# Work to do
Reproduce without any changes the lines from the one containing "text 8dbc4ec70597 kindest/node:v1.21.1" up to and including the one containing "text docker exec".

# Records provided
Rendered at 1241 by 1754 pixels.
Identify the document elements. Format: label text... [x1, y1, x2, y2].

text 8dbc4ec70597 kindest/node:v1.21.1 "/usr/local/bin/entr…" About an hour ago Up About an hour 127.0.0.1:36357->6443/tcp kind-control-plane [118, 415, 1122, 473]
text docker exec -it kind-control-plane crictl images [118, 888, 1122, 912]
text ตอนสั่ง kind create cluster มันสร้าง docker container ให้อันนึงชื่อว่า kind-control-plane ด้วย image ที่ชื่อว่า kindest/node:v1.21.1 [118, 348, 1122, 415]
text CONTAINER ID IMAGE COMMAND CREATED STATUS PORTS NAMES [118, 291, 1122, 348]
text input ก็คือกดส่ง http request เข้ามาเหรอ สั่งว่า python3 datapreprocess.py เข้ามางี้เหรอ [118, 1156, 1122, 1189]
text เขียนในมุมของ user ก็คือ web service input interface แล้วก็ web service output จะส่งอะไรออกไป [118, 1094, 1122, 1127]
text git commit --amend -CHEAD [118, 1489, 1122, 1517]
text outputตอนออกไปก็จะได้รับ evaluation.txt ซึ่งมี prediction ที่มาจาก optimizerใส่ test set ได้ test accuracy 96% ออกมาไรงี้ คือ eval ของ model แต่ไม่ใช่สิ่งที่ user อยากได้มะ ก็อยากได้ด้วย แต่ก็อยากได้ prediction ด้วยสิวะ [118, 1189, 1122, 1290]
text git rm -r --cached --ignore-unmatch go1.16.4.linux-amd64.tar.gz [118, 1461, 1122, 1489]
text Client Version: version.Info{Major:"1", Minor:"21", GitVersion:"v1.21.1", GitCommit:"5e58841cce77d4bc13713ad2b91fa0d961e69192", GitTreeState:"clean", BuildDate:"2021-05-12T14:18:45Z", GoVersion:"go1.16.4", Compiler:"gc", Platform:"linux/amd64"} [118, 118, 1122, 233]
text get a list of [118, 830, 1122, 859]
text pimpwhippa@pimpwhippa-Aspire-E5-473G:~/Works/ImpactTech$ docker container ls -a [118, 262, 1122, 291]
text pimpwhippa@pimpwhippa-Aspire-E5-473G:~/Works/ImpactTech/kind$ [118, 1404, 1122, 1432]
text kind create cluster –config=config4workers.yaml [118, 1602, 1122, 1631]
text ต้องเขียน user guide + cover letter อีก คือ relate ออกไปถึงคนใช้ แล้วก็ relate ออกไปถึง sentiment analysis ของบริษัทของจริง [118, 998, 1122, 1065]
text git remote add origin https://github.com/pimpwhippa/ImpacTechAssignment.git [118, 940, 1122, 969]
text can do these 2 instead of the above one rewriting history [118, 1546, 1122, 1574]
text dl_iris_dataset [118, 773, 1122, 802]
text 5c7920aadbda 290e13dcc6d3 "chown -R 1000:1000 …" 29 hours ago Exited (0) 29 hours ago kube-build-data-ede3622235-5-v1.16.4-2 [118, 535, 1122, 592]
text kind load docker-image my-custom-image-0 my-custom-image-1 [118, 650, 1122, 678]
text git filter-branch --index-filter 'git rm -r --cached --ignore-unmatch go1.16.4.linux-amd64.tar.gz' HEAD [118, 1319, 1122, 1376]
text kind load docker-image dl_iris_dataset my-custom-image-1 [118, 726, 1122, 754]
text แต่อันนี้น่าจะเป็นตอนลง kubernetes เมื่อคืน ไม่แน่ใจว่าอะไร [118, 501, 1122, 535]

# Solution for this exercise
text 8dbc4ec70597 kindest/node:v1.21.1 "/usr/local/bin/entr…" About an hour ago Up About an hour 127.0.0.1:36357->6443/tcp kind-control-plane [118, 415, 1122, 473]
text docker exec -it kind-control-plane crictl images [118, 888, 1122, 912]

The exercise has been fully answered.